Because EDM composers don't really control the amount of time, or the context of what is coming before and after themselves, they can't make ambitious structures that evolve over time. Their job is to create music that has a very strong personality, in terms of its melody, energy, rhythm, which comes in and gets to the point and shines as quickly as possible. Then stays around long enough that the DJ can keep that message going for a couple of minutes. Maybe that vibe has its own internal contrasts .. the dramatic builds and drops which are now mainstream. But they can't disrupt the mood of the overall set too much. We can't just wander off, trying to turn the DJ's high-energy party into a melancholic lament. We have to leave the mood more or less where we found it, so that the DJ can fit the next record, within roughly the same genre, in.
This is the real "principle of classical music" that doesn't, and - when you think about it - can't apply to EDM. "Larger scale narrative structure". Because EDM artists are making music for a context where that large scale narrative structure is out of their control. And the DJ themself, while having control over that larger scale structure, typically doesn't have full control over the microstructure within the individual pieces.

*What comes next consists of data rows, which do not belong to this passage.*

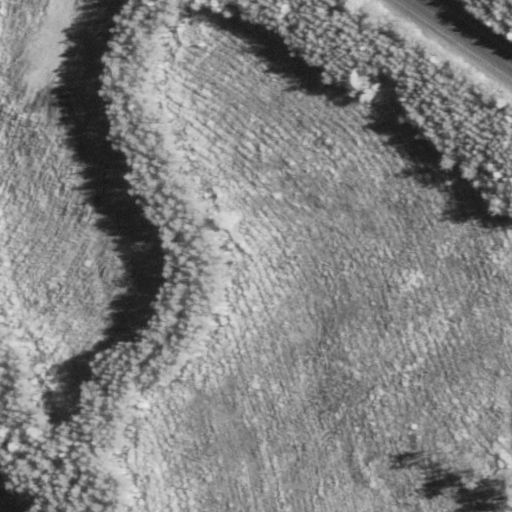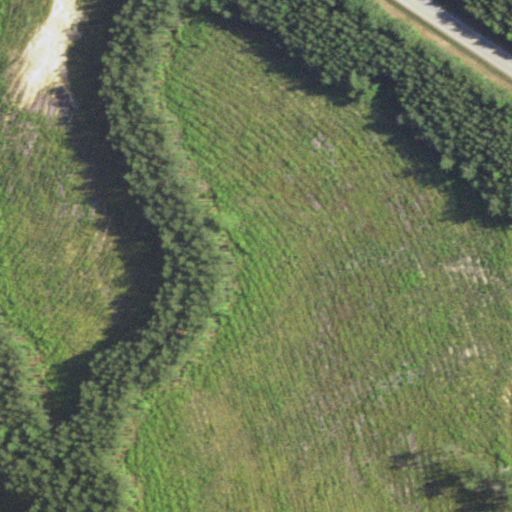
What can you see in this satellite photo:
road: (462, 33)
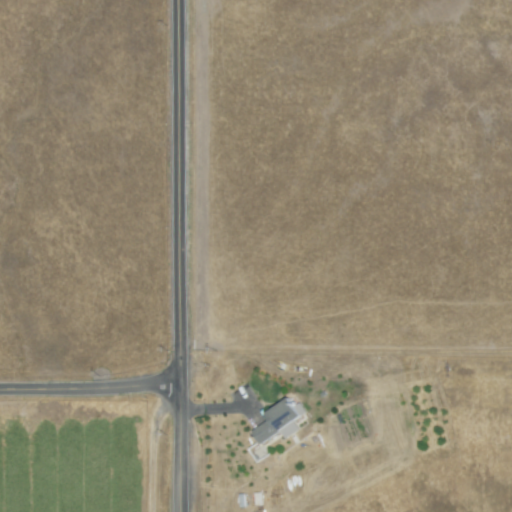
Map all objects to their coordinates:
road: (178, 256)
road: (88, 389)
building: (275, 421)
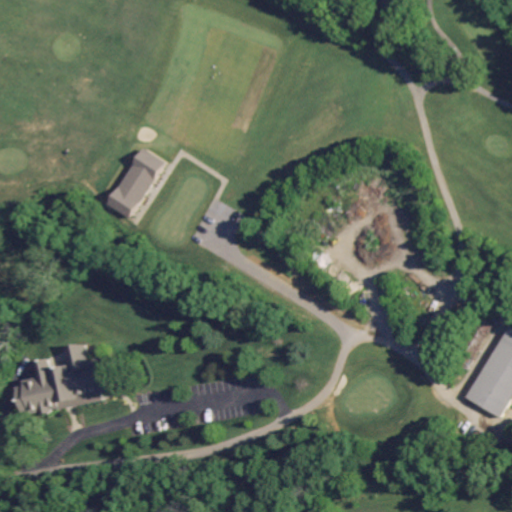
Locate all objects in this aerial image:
road: (445, 40)
road: (463, 81)
park: (441, 95)
road: (439, 179)
building: (139, 181)
building: (139, 182)
road: (276, 288)
building: (497, 379)
building: (496, 380)
building: (70, 381)
building: (67, 383)
road: (161, 412)
road: (252, 435)
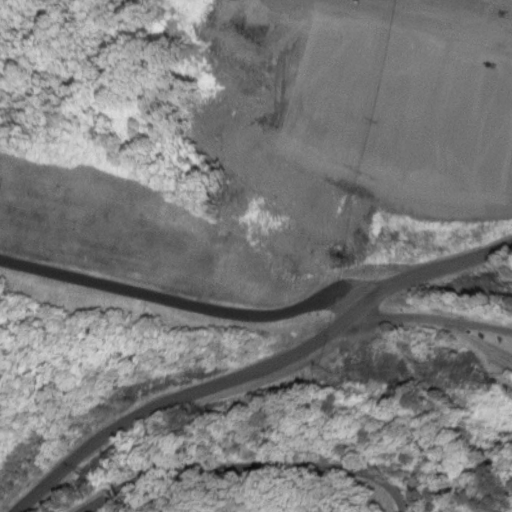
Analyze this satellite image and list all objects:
road: (180, 303)
road: (435, 322)
road: (261, 370)
road: (249, 471)
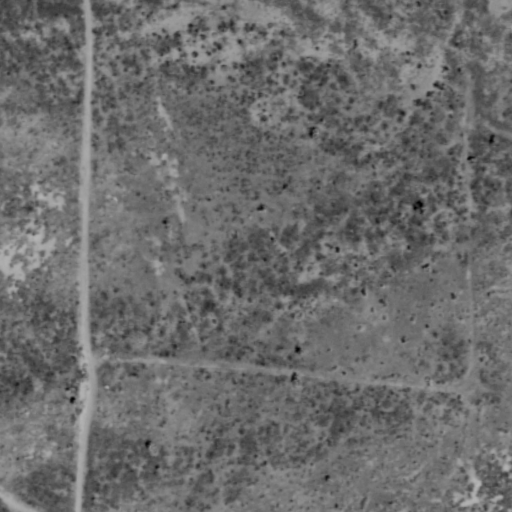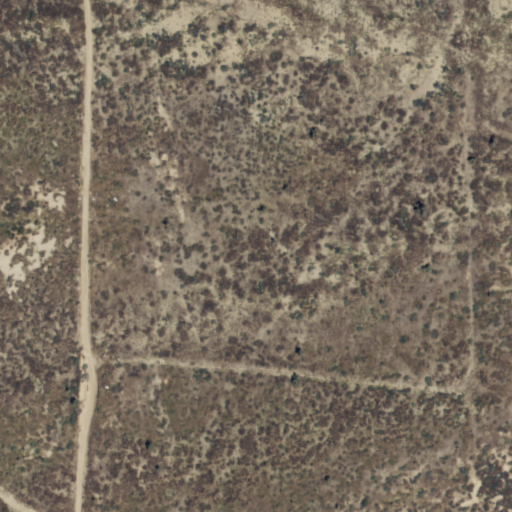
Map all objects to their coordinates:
road: (60, 256)
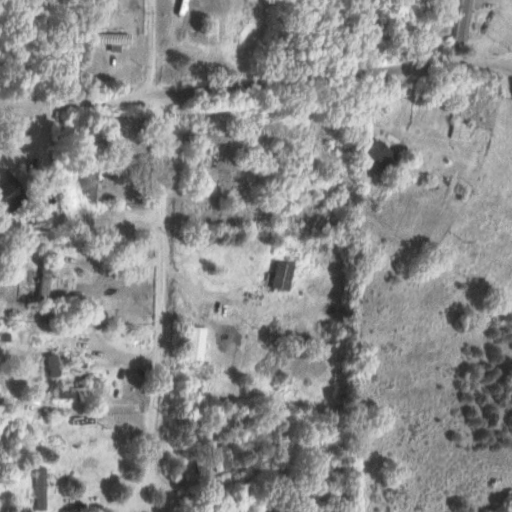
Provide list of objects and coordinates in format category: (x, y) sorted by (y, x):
building: (182, 17)
building: (458, 17)
building: (102, 38)
road: (145, 45)
road: (508, 54)
road: (257, 80)
building: (456, 129)
building: (376, 155)
building: (2, 179)
building: (84, 179)
road: (453, 220)
building: (279, 273)
building: (42, 279)
road: (163, 301)
road: (201, 314)
building: (193, 341)
building: (77, 389)
building: (218, 456)
building: (39, 486)
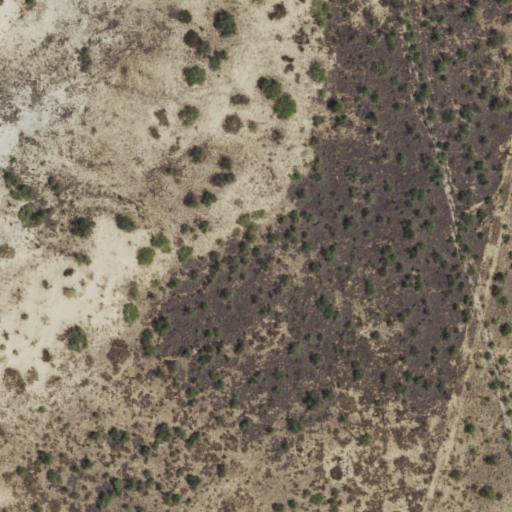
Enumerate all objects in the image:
road: (456, 221)
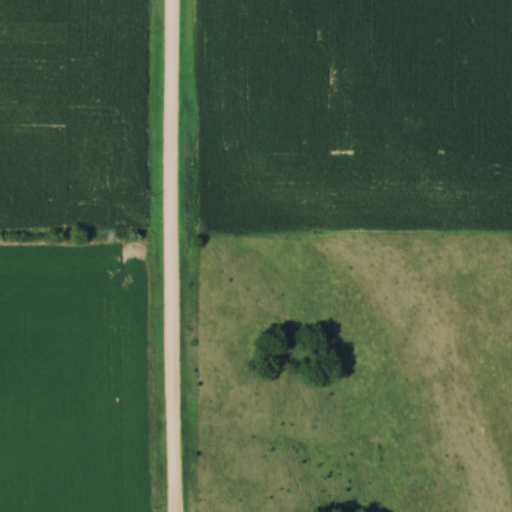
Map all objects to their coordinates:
road: (172, 256)
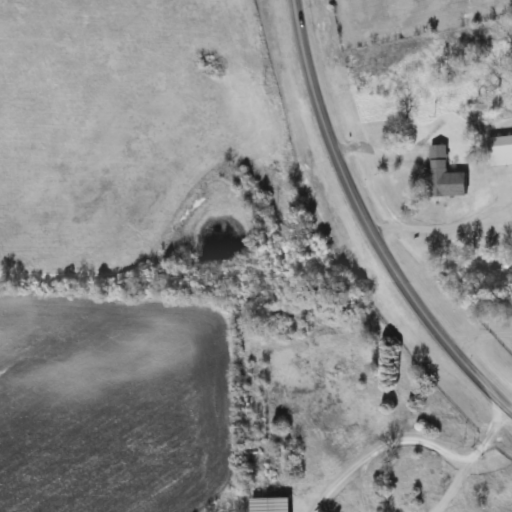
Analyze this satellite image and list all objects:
building: (501, 151)
building: (445, 176)
road: (370, 219)
road: (452, 224)
road: (483, 335)
road: (417, 440)
road: (363, 488)
building: (272, 505)
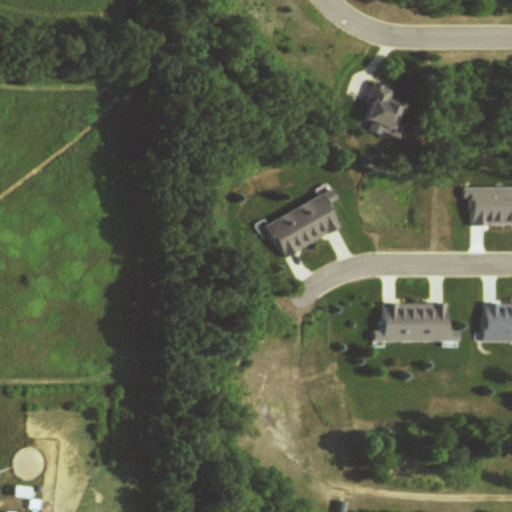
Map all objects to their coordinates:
road: (410, 37)
building: (382, 114)
building: (302, 226)
road: (397, 270)
building: (416, 325)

It might be interesting to see how this evolves in future. For example, we might see "DJ"s playing not just with pre-rendered tracks from other artists, but with subcomponents that are "tracks" that offer more generative options. Possibly we can imagine in future that a DJ will have third-party plugins in, say, Ableton or Fruity that act more or less like a "track" (eg. they are bricks to build the larger structure out of), but also allow more parameters to be controlled. Perhaps even allowing common chord sequences or melodic material or motifs to be threaded through them. So that the large scale structure that the DJ builds up, does have the kind of thematic unity of a great symphony.
That's not where we are yet, but it's getting technically feasible. And if it works aesthetically, might well be where we're going.